Employment at factories increased by 2,000 following a 13,000 gain in the previous month. Construction companies added 20,000 workers, the most since February, and retailers took on almost 21,000 employees.
Average hourly earnings climbed by 0.1 percent to $24.09 in September from the prior month, and increased 2.1 percent over the past 12 months.
The average work week for all workers held at 34.5 hours in September.
Faster hiring that led to bigger gains in wages would help to accelerate consumer spending, which accounts for about 70 percent of the economy. Even as the debate on fiscal policy heated up last month, retailers began announcing plans to add workers for the holiday-shopping season.
Wal-Mart Stores, the world's largest retailer, is hiring 55,000 seasonal employees, a 10 percent rise from last year. Target Corp. said it plans to take on about 70,000 workers.

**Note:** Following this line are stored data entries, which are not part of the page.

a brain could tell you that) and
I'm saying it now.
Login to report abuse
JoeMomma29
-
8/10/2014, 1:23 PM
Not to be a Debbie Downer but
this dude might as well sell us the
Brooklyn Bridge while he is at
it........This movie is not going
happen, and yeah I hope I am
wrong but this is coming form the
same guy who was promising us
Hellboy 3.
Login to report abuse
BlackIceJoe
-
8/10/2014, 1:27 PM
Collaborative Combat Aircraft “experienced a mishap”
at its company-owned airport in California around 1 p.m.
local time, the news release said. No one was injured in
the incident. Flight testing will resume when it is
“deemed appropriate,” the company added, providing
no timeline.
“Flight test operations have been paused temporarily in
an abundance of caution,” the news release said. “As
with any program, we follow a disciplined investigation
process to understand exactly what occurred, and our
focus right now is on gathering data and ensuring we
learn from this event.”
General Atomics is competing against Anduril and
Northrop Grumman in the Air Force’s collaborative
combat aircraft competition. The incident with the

Kohl's Corp. will add about 53,000 workers for the holiday season, about the same as last year.
The projected gain in payrolls for September would still be below the average 195,000 monthly increase in the first half of 2013. Through August, the United States had recovered 6.8 million of the 8.7 million jobs lost as a result of the 18-month recession that ended in June 2009.
President Barack Obama last week signed legislation that funds the government through mid-January and suspends the nation's $16.7 trillion debt limit, for now ending the threat of default, which economists had warned could tip the U.S. back into a recession.

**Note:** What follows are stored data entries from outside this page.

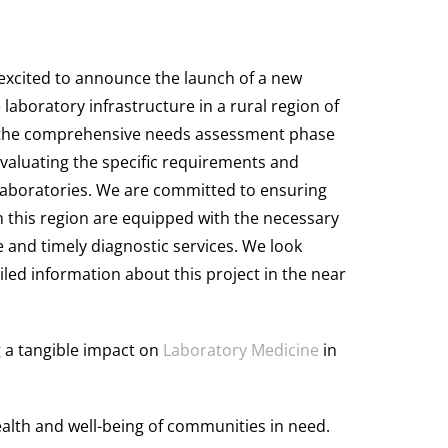
s excited to announce the launch of a new
 laboratory infrastructure in a rural region of
n the comprehensive needs assessment phase
evaluating the specific requirements and
 laboratories. We are committed to ensuring
n this region are equipped with the necessary
 and timely diagnostic services. We look
led information about this project in the near
g a tangible impact on
Laboratory Medicine
in
alth and well-being of communities in need.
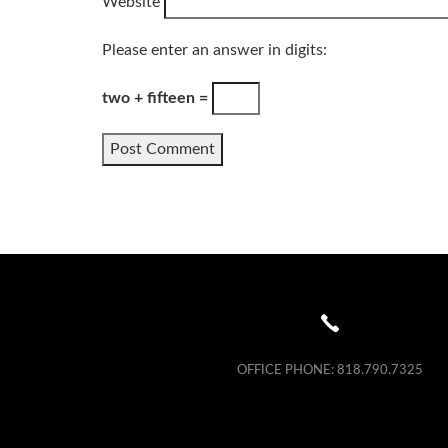
Website
Please enter an answer in digits:
two + fifteen =
OFFICE PHONE:
818.790.7325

The October employment report will be pushed back to Nov. 8 from the originally scheduled Nov. 1, according to the Labor Department.

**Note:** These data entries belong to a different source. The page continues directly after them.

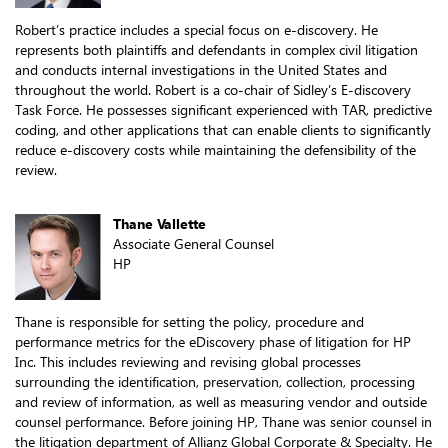
Robert’s practice includes a special focus on e-discovery. He
represents both plaintiffs and defendants in complex civil litigation
and conducts internal investigations in the United States and
throughout the world. Robert is a co-chair of Sidley’s E-discovery
Task Force. He possesses significant experienced with TAR, predictive
coding, and other applications that can enable clients to significantly
reduce e-discovery costs while maintaining the defensibility of the
review.
Thane Vallette
Associate General Counsel
HP
Thane is responsible for setting the policy, procedure and
performance metrics for the eDiscovery phase of litigation for HP
Inc. This includes reviewing and revising global processes
surrounding the identification, preservation, collection, processing
and review of information, as well as measuring vendor and outside
counsel performance. Before joining HP, Thane was senior counsel in
the litigation department of Allianz Global Corporate & Specialty. He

Fed policymakers, scheduled to gather Oct. 29-30, are trying to gauge the strength of the U.S. expansion without federal economic data that was suspended after the government closing.
The central bankers will pare the monthly pace of asset buying to $70 billion from $85 billion at their March 18-19 meeting, according to the median of 40 responses in a Bloomberg survey last week.
"Conditions in the job market today are still far from what all of us would like to see," Chairman Ben Bernanke said at a news conference following the Fed's September meeting.
While the labor market has shown improvement, uncertainty stemming from Washington related to the shutdown and the debt limit may have been a source of concern for employers.
San Francisco based URS Corp., a provider of engineering and construction services, furloughed about 3,000 employees, saying the total includes employees idled by the closing of a government facility where they work as well as those directed by U.S. officials to halt operations or cut staffing.
Among other companies paring their workforce, San Francisco-based Wells Fargo & Co., the biggest U.S. mortgage lender, last week said it eliminated an additional 925 jobs in its home-loan unit and has cut more than 5,700 since midyear.